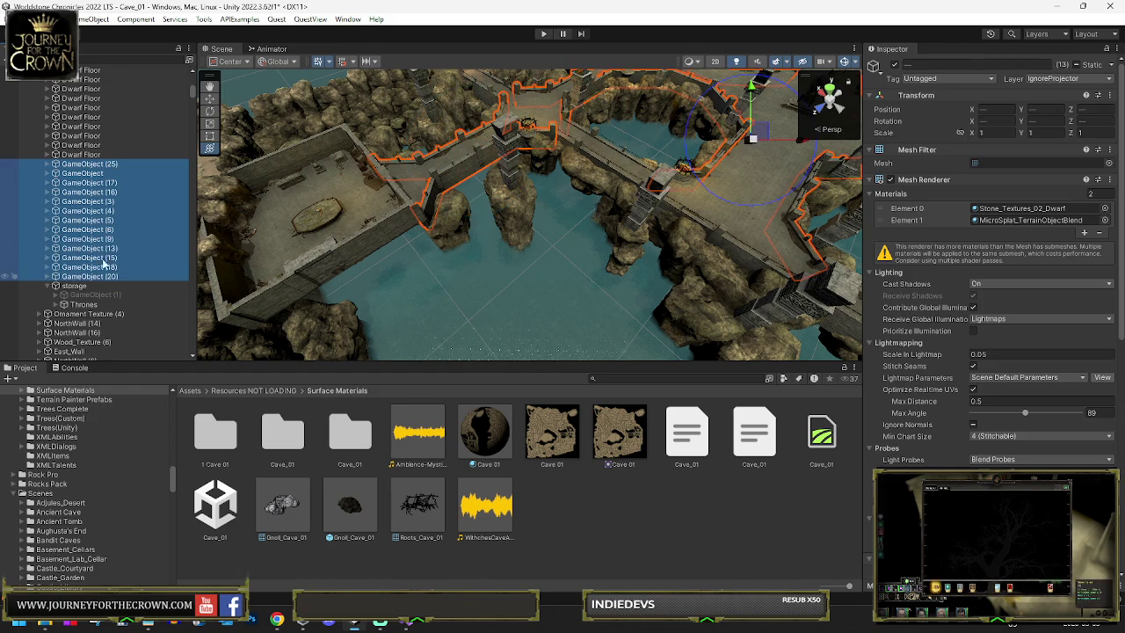
# Step: Rename the 13 selected pieces from Dwarf Floor to Dwarf Rails
pyautogui.click(924, 64)
pyautogui.write('Dwarf Floor')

## [Task instructions]
Among the lines above, find those with the word "Floor". Copy them.

## [Response below]
# Step: Rename the 13 selected pieces from Dwarf Floor to Dwarf Rails
pyautogui.write('Dwarf Floor')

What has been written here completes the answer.